Krauss sang in the Hofkapelle (Imperial Choir) as a Vienna Choir Boy. He graduated from the Vienna Conservatory in 1912. He was then appointed chorus master in the Brno Theater, where he made his conducting debut in 1913.
Krauss made the rounds of regional centers, conducting in Riga (1913-1914), Nuremberg (1915) and Stettin (1916-1921). He then returned to Austria as director of the opera and symphony concerts in Graz. In 1922, he joined the conducting staff of the Vienna State Opera.
He guest-conducted in the United States in 1929, with the Philadelphia Orchestra and New York Philharmonic. Also in 1929, he was appointed director of the Vienna State Opera. He was a regular conductor at the Salzburg Festival from 1926 to 1934.
Krauss gave up his Vienna positions in 1933-34 to direct the Berlin State Opera in 1935 after Erich Kleiber had resigned in protest against Nazi policies. Krauss's own position on Nazism was unclear, although he did enjoy a close relationship with Nazi official Alfred Frauenfeld and it has been claimed that he sought Nazi Party membership in 1933. However, throughout the 1930s he and his wife were involved in helping Jews escape from Germany.
In 1937, he was appointed Intendant of the National Theatre Munich. He became a close friend of Strauss, and even wrote the libretto for his opera Capriccio. He also conducted the premieres of Strauss's operas Friedenstag and Die Liebe der Danae.
After the Munich opera house had been destroyed by Allied bombing, Krauss returned to conduct the Vienna Philharmonic in 1944-45 until it ceased activities shortly before the end of World War II. After the war, Allied officials investigated his career and forbade him from appearing in public until 1947, when it emerged that he had helped Jews escape from the Third Reich.
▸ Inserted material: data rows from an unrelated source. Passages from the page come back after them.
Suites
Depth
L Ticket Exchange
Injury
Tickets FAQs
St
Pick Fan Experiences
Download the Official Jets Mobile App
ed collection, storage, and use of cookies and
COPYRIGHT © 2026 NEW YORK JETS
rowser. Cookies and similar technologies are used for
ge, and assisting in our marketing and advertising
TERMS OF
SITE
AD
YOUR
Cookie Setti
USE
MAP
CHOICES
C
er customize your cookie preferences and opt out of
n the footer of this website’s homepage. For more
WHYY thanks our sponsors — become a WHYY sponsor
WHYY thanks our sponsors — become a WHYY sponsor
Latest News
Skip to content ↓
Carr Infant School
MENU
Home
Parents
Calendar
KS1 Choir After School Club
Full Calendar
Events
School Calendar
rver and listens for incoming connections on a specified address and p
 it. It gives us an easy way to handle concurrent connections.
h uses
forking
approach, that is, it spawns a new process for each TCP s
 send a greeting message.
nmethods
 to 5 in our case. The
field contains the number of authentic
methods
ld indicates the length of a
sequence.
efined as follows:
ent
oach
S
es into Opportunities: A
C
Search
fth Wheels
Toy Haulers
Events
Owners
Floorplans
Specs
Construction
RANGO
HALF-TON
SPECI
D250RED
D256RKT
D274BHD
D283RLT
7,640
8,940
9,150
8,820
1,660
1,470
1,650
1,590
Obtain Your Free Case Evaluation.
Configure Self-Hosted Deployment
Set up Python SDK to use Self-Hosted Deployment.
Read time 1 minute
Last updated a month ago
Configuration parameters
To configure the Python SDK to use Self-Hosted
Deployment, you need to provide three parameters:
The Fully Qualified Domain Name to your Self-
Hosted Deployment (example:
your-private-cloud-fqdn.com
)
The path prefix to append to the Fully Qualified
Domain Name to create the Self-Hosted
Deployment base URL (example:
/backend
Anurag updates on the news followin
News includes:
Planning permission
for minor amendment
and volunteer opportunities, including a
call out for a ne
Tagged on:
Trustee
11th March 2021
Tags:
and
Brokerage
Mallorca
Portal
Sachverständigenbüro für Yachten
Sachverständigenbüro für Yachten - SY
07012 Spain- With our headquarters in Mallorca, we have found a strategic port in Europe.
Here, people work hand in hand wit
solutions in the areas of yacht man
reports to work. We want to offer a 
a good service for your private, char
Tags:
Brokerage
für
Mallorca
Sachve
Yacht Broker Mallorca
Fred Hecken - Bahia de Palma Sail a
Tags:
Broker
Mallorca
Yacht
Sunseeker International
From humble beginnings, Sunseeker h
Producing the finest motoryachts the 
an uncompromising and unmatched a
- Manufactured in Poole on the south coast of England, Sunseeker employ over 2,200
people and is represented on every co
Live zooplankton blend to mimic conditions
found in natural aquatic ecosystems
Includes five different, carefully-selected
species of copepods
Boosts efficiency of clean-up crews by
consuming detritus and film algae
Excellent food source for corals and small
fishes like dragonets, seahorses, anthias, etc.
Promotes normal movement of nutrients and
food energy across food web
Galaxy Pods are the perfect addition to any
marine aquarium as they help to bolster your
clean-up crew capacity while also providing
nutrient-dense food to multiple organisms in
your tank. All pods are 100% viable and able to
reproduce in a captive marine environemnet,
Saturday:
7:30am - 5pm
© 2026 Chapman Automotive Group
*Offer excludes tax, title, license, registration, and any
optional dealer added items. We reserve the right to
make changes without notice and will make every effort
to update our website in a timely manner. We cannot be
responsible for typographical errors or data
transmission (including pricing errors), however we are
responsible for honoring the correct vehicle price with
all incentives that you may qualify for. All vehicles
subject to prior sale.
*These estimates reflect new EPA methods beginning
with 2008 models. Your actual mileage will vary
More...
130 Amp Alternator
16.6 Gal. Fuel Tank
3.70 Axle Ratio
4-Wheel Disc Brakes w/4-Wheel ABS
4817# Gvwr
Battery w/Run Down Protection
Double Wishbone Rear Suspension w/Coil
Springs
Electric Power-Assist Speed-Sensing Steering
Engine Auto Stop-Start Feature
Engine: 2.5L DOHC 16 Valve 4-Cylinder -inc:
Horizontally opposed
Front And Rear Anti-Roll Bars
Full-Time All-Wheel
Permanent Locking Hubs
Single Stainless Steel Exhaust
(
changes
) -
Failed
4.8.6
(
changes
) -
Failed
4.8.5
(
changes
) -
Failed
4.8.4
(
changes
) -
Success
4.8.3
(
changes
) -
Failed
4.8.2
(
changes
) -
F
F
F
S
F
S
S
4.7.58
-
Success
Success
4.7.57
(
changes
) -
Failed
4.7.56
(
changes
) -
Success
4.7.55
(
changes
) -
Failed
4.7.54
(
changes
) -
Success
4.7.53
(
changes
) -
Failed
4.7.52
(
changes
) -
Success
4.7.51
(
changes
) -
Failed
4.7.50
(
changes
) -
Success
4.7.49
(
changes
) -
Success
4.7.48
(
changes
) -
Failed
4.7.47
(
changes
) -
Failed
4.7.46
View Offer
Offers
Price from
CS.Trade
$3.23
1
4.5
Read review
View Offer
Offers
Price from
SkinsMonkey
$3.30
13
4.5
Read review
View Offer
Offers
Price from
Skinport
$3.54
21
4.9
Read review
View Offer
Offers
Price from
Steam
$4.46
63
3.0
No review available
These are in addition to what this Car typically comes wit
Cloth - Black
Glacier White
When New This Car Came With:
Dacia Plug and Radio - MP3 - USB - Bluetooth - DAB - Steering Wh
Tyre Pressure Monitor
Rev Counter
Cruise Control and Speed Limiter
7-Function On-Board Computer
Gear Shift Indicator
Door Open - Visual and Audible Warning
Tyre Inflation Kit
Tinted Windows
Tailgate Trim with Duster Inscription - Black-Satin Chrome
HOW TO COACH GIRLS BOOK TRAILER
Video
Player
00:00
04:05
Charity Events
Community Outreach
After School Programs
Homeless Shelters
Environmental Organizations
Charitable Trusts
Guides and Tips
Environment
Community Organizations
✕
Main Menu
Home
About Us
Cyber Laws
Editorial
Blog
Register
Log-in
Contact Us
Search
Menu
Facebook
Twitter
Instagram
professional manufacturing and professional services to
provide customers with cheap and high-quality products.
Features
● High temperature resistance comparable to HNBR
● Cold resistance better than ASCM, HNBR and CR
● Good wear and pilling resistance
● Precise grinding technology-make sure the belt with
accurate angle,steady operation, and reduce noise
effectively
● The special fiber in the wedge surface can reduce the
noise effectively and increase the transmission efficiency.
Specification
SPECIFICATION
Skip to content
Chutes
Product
Krauss then resumed conducting many of the Vienna Philharmonic's concerts.
He conducted opera at Covent Garden in London starting in 1951, and at the 1953 Bayreuth Festival.
He died in 1954 while on tour with the Vienna Philharmonic in Mexico City, and is buried alongside his wife, singer Viorica Ursuleac, who died in 1985, in Ehrwald, Austria.